----- Given data

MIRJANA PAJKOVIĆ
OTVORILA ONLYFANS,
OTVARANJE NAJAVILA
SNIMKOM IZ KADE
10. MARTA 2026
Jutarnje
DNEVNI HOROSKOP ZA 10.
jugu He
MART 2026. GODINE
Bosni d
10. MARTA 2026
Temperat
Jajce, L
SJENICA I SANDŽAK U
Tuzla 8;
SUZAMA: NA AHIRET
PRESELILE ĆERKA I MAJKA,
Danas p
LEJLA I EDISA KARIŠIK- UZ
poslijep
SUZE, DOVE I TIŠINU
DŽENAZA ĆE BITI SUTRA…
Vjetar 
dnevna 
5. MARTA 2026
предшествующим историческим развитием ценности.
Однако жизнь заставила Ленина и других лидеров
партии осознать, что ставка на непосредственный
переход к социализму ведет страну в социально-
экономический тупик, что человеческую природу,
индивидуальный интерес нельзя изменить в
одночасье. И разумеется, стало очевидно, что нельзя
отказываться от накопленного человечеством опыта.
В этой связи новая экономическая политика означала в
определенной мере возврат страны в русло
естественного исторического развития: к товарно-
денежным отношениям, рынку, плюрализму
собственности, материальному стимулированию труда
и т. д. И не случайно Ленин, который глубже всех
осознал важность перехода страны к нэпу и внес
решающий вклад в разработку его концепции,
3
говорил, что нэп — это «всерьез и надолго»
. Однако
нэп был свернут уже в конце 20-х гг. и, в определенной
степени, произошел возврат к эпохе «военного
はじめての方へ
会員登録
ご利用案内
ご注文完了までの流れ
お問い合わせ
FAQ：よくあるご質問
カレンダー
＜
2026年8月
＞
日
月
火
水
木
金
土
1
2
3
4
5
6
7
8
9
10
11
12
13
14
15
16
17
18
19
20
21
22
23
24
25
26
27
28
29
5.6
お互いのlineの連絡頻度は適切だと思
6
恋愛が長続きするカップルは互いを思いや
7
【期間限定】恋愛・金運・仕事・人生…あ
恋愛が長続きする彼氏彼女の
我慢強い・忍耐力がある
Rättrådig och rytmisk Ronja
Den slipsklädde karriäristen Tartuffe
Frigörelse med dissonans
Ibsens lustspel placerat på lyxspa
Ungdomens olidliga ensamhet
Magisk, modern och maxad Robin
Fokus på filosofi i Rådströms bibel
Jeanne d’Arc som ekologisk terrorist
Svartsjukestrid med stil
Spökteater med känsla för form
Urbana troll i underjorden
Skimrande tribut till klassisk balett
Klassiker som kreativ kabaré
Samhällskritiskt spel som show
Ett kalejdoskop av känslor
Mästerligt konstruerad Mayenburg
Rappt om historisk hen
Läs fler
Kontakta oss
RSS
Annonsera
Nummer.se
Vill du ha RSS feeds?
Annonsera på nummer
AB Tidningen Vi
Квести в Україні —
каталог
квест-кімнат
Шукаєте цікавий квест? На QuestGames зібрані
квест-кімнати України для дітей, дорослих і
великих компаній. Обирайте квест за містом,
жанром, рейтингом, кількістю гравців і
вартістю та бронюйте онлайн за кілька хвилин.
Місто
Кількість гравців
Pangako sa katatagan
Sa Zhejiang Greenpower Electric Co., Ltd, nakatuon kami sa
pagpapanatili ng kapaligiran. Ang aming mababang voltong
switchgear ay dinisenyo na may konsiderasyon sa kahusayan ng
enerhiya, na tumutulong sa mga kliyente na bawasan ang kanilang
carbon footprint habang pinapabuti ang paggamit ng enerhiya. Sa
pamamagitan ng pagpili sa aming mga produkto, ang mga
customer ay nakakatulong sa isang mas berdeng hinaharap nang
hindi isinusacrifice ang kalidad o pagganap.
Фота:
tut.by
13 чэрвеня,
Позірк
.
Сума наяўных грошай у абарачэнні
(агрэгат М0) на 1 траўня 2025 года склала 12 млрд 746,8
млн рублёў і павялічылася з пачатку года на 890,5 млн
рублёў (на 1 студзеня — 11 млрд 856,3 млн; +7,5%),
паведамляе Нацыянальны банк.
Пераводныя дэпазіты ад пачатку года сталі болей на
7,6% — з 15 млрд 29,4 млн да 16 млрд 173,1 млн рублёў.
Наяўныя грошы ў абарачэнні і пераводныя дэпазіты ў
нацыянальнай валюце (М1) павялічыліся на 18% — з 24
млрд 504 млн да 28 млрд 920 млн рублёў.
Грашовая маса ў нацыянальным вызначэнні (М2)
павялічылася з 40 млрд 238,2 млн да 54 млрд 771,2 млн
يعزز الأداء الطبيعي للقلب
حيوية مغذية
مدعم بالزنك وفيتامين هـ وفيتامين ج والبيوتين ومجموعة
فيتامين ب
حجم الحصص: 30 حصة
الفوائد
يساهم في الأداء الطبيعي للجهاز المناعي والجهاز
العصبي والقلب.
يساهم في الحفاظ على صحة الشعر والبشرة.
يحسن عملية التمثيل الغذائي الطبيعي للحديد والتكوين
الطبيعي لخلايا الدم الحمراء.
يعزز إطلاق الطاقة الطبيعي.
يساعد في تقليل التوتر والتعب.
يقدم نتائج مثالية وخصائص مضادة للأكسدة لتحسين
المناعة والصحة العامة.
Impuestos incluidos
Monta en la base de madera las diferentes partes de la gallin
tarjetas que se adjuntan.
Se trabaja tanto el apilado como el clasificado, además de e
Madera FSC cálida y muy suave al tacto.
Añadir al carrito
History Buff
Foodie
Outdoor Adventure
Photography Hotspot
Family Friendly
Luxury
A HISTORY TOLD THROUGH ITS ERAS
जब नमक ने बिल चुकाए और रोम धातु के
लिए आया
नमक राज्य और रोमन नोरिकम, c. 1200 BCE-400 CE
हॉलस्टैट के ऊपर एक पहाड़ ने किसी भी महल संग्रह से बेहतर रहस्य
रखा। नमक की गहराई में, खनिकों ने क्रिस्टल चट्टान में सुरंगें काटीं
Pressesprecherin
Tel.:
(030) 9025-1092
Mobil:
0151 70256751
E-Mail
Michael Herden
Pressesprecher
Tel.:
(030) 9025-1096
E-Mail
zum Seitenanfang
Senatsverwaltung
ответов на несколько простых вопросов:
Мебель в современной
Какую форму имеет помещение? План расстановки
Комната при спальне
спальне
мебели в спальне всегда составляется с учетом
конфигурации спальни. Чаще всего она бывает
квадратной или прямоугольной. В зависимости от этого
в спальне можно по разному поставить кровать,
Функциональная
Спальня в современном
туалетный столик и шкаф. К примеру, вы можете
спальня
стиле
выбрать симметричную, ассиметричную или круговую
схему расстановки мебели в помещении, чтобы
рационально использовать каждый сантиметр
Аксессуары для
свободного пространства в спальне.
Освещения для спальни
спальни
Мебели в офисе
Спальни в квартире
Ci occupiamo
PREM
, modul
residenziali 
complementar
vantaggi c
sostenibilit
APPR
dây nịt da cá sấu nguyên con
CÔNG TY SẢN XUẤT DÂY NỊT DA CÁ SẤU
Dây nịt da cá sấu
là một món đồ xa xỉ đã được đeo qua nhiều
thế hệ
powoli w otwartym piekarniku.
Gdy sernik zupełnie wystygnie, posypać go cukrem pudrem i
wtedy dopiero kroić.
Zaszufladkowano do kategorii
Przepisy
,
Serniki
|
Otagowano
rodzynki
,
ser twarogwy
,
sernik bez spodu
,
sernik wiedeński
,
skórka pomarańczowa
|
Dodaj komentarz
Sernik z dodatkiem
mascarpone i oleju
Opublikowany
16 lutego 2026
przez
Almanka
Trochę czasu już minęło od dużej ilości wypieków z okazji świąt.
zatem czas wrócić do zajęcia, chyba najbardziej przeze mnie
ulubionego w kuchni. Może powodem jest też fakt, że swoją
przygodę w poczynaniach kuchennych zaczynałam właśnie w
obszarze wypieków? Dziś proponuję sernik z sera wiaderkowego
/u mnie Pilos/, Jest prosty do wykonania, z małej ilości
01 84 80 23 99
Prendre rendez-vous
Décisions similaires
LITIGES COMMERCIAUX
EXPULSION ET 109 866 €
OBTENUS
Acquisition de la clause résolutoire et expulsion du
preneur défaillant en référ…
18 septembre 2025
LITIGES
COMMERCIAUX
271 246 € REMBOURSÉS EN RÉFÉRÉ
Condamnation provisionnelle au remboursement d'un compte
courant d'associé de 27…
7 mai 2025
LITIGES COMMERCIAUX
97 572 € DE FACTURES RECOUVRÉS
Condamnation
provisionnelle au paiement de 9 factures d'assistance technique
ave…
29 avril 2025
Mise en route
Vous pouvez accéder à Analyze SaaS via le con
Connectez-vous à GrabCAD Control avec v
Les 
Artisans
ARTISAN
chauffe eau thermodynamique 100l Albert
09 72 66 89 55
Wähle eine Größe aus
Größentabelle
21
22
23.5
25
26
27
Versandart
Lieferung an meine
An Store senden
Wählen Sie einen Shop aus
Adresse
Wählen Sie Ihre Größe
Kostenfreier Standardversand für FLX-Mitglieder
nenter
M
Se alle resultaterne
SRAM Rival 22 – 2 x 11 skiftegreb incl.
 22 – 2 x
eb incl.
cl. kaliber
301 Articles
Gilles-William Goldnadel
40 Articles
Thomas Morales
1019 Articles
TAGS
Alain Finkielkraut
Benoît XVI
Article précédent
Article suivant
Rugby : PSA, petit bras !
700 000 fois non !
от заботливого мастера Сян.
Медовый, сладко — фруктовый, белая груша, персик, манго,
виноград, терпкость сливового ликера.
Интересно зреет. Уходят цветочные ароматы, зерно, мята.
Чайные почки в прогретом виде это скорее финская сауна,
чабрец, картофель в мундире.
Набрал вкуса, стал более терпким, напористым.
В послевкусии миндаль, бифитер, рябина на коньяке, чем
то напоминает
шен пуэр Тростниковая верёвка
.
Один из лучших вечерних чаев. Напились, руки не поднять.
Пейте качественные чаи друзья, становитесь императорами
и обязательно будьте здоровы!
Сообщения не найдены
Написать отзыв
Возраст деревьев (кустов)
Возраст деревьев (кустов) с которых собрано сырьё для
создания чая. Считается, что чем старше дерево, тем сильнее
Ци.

----------

» **Aim of the exercise**:
Using only the entries above, output the line with "денежным отношениям, рынку, плюрализму", the line with "Шукаєте цікавий квест? На QuestGames зібрані", and all lines between them, exactly as they stand.

» **Result of this exercise**:
денежным отношениям, рынку, плюрализму
собственности, материальному стимулированию труда
и т. д. И не случайно Ленин, который глубже всех
осознал важность перехода страны к нэпу и внес
решающий вклад в разработку его концепции,
3
говорил, что нэп — это «всерьез и надолго»
. Однако
нэп был свернут уже в конце 20-х гг. и, в определенной
степени, произошел возврат к эпохе «военного
はじめての方へ
会員登録
ご利用案内
ご注文完了までの流れ
お問い合わせ
FAQ：よくあるご質問
カレンダー
＜
2026年8月
＞
日
月
火
水
木
金
土
1
2
3
4
5
6
7
8
9
10
11
12
13
14
15
16
17
18
19
20
21
22
23
24
25
26
27
28
29
5.6
お互いのlineの連絡頻度は適切だと思
6
恋愛が長続きするカップルは互いを思いや
7
【期間限定】恋愛・金運・仕事・人生…あ
恋愛が長続きする彼氏彼女の
我慢強い・忍耐力がある
Rättrådig och rytmisk Ronja
Den slipsklädde karriäristen Tartuffe
Frigörelse med dissonans
Ibsens lustspel placerat på lyxspa
Ungdomens olidliga ensamhet
Magisk, modern och maxad Robin
Fokus på filosofi i Rådströms bibel
Jeanne d’Arc som ekologisk terrorist
Svartsjukestrid med stil
Spökteater med känsla för form
Urbana troll i underjorden
Skimrande tribut till klassisk balett
Klassiker som kreativ kabaré
Samhällskritiskt spel som show
Ett kalejdoskop av känslor
Mästerligt konstruerad Mayenburg
Rappt om historisk hen
Läs fler
Kontakta oss
RSS
Annonsera
Nummer.se
Vill du ha RSS feeds?
Annonsera på nummer
AB Tidningen Vi
Квести в Україні —
каталог
квест-кімнат
Шукаєте цікавий квест? На QuestGames зібрані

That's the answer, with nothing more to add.